Jesus meets us in the ordinary things of life as well as the extraordinary. Yes He is there in the moments that are inherently and deeply spiritual—in family love, in death, in the birth of a newborn. But also in the daily realities of life. As we eat! Jesus asks a blessing on the food that is prepared and breaks the bread and passes it to each of them, they recognize him! Some people say this is the spiritual mystery of experiencing Christ in communion. Yes there is that. But I want to challenge each of us to look for Jesus in everything we do. But before we can see him this way we need to invite Jesus into our lives—just like these two did that Resurrection evening so long ago. Have you asked Jesus into your life? Revelation 3:20 says “I stand at the door and knock. If any one hears my voice and opens the door me, I will enter in and sit down to a meal with him and he with me.” That’s the first step, the step that these two disciples took. And Jesus came, and shared a meal and entered into their life ever after.

Once we invite Jesus in we see the world in a different way. A fundamental shift has taken place. But we must also train our eyes to see the world through faith. Our culture teaches us to see everything through material reality. I would challenge us to see the deeper dynamic of Christ at work in and through everything we do. Brother Lawrence called this “Practicing the presence of Christ”. Here is a practical application for cultivating the presence of Christ in your daily life.
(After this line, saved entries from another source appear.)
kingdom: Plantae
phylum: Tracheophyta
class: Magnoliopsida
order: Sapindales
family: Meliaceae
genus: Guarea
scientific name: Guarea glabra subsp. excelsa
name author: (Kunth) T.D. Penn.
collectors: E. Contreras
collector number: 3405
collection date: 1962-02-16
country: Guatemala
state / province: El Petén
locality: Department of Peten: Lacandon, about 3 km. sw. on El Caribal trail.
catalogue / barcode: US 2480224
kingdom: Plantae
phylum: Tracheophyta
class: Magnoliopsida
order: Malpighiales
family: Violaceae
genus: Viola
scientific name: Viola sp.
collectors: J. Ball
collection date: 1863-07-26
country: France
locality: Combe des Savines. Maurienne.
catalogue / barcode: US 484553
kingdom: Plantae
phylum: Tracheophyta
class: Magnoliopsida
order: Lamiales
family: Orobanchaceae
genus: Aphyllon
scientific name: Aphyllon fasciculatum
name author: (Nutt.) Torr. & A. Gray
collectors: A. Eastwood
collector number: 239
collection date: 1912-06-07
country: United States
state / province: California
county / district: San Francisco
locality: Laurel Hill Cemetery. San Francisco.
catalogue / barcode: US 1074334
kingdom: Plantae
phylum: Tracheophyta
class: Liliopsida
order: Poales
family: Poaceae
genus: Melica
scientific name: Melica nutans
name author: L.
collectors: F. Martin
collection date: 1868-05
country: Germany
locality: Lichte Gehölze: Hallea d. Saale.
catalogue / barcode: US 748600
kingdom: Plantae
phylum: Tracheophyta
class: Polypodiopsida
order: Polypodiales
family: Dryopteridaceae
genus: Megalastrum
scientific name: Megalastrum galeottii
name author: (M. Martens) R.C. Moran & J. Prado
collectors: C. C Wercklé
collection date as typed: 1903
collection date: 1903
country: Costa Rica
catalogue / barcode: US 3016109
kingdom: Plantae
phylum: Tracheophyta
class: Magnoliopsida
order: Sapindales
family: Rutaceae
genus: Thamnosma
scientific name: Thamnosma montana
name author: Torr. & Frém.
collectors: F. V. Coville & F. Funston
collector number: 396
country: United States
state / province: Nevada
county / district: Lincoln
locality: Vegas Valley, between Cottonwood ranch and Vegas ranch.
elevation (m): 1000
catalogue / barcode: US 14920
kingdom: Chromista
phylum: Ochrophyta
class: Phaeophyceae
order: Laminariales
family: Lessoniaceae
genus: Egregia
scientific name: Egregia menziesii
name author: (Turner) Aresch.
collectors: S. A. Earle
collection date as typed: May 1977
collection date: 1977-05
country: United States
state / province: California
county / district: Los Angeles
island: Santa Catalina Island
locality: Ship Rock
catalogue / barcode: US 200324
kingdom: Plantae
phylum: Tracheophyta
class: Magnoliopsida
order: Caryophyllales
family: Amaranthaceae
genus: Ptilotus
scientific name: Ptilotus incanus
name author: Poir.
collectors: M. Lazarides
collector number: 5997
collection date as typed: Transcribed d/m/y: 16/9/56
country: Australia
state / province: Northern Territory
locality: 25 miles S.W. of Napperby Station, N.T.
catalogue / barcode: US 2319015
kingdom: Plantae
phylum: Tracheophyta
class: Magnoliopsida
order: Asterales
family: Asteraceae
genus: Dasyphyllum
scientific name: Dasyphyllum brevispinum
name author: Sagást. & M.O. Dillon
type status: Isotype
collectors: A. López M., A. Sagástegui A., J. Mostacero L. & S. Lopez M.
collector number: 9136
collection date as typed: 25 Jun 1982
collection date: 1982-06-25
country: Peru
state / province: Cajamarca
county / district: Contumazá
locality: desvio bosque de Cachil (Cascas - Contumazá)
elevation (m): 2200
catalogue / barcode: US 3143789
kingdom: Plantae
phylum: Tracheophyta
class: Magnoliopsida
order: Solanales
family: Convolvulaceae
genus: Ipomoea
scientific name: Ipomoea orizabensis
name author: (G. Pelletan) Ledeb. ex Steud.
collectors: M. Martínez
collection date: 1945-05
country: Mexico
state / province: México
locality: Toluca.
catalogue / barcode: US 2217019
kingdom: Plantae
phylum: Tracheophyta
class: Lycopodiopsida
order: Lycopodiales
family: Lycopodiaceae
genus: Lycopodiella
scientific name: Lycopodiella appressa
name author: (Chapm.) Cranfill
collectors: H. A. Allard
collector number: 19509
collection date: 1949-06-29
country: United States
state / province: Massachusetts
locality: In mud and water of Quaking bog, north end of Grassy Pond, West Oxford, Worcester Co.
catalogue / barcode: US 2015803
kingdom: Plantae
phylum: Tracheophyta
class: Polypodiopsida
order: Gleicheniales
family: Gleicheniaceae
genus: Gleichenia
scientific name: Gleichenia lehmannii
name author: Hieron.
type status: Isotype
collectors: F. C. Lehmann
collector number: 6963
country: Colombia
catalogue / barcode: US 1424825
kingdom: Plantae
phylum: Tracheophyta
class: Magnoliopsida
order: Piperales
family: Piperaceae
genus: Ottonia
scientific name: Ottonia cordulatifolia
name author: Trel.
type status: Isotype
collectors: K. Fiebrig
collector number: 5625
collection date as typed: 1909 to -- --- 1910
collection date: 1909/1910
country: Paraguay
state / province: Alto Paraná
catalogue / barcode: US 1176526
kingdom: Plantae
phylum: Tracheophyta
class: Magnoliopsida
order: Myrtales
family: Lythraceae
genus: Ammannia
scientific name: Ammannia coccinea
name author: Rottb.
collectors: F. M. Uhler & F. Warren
When you wake up, thank him for the new day. Consciously set your thoughts on Jesus. As you get up and start your routine invite Jesus to speak into your activities. Carry on a conversation with Jesus in your life and work. Why do this? Not just because Christ desires to be the central defining reality of your life. But because this life is a foretaste of heaven. Christ’s resurrection means that this life is not all there is. Jesus said “I am the Resurrection and the Life—he who believes in me will live even though he dies and everyone who believes in me shall never die. Thanks be to God!